With HBM they could go for larger iGPU's, but I don't think it's worth it. GPU intensive like 1080p gaming is best and most economically addressed by discrete graphics. (Unless you're a multibilion multinational like MS or Sony, in which case you might have the economies of scale to make a 7nm semi-custom APU with HBM worth it versus the dGPU route.)
For PC's, the APU's are great at value in the mainstream performance range. They now handle 720p (and somewhat above) really well. For anything at or over the performance of RX-560 one cannot beat discrete though.
Now I hope 7nm APU's come in two forms. MCM and a mobile oriented monolithic, with the MCM version being as capable (or slightly more) as the 3400g in the graphics department, while doubling the ability in the CPU department.
I could see the HBM stacking for the consoles. They are going with chiplet too most likely to improve yield and get the costs economical. It's possible the CPU chiplet would be identical/reused between Sony and MS. The memory controller may sit on the CPU chiplet (maybe?), and the GPU might be on one or two chiplets (2 more likely?).
But on AM4 they'd have problems packaging that. They might be able to fit a small GPU with a single stack of HBM in the spot of one of the CPU chiplets (but that GPU would be so small that I don't think it'd be worth it, and the costs for doing that wouldn't be), and I'm not sure they can move the I/O module's placement to put HBM by it. There's just not much room without changing the whole packaging and I'm not sure they're ready for that yet. So it might not be feasible until they can stack onto the HBM.
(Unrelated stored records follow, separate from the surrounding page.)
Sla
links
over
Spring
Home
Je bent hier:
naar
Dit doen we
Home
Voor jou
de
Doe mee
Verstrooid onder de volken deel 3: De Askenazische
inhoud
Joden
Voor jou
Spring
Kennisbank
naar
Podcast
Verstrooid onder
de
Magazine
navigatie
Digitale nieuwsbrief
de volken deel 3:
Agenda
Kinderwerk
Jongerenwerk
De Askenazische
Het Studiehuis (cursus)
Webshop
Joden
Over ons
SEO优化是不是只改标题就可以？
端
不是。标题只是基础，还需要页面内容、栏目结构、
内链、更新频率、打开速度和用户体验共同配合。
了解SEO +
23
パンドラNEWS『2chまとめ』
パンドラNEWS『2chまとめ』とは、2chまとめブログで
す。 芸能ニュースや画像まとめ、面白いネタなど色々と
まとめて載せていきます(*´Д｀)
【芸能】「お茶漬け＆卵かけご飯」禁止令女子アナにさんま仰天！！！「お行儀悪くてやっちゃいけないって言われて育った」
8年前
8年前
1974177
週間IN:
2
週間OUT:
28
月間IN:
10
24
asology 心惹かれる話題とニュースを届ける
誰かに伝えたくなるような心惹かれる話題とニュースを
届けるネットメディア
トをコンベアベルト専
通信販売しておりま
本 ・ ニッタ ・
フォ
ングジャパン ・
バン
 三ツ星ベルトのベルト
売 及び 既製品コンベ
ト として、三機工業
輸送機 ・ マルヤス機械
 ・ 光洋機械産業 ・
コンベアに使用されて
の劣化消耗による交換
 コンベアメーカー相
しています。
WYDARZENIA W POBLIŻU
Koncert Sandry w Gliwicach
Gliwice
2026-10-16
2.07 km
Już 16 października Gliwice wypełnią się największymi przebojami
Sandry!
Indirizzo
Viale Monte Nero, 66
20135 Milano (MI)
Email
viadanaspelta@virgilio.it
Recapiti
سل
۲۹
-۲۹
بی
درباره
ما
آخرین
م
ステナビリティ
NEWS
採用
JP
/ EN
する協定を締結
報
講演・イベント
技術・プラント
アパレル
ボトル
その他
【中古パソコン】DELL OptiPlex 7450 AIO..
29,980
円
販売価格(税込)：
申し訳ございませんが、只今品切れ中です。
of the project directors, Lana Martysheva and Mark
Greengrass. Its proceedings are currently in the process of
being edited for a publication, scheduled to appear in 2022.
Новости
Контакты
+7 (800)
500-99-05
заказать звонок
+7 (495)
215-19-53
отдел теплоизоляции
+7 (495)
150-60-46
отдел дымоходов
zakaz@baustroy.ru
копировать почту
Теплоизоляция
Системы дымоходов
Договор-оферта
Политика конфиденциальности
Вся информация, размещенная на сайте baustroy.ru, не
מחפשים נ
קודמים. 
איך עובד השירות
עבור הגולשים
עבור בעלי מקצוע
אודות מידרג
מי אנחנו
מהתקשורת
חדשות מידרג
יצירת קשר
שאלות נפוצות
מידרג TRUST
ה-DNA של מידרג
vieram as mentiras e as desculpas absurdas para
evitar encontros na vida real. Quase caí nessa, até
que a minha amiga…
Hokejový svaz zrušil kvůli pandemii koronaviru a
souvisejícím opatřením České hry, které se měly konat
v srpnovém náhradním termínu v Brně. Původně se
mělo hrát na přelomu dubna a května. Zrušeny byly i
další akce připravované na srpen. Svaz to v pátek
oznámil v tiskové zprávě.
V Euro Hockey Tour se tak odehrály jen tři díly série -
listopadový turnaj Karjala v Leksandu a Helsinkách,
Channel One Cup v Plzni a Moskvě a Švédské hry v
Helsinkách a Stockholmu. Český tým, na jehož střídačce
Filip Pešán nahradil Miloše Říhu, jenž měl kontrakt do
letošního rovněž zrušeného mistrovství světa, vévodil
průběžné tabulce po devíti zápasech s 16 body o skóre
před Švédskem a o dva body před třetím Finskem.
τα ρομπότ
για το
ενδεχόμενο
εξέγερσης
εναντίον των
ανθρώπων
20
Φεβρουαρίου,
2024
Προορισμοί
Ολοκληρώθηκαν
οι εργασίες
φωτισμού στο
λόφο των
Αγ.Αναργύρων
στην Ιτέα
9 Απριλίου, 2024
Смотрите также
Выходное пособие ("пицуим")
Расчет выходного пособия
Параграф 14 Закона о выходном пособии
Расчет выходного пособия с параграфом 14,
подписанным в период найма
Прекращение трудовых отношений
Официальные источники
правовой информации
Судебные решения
I think they both already said they're using GDDR6 on the next consoles so that's not gonna happen. The memory controller would either be in the I/O or on the GPU chiplets, as they'd have to have a special version of the CPU chiplet made since it has no memory controller at all (and definitely not a GDDR6 one).
Sounds like the rumors are suggesting the MCM APUs might have been cancelled this round (I think Anandtech mentioned that in the interview with Lisa Su, and she said they hadn't said what that product would be but that its not cancelled - which I have a hunch just means there'll be monolithic Zen 2 APUs), and I'd guess that's due to the packaging issues of AM4.
AFAIK the CPU cores and GPU cores are custom variants due to having some secret sauce built-in for backward compatibility so not much interchangeability between the 2, they should be able to use the same I/O die thou.
They say that its custom but I personally am skeptical that it will be drastically so. I'm very doubtful the CPUs will be, but the GPUs might.
Oh and I really don't think it would be for backwards compatibility since that shouldn't be that difficult since its x86 CPU and the GPU still adheres to general API. It'll need tweaking to run on the new hardware for sure though (Microsoft even said they have frozen adding games to backwards compatibility so they can focus on having what they've currently got working on the next system).
Also with regards to that general talk, the rumors I saw said pretty much the opposite, that the dGPU Navi we're getting this year is a stopgap between GCN and the full architecture changes that is the basis for Navi, and that the next gen consoles will have the "real Navi" (and I'm guessing Arcteryx will bring most of that to the PC GPUs).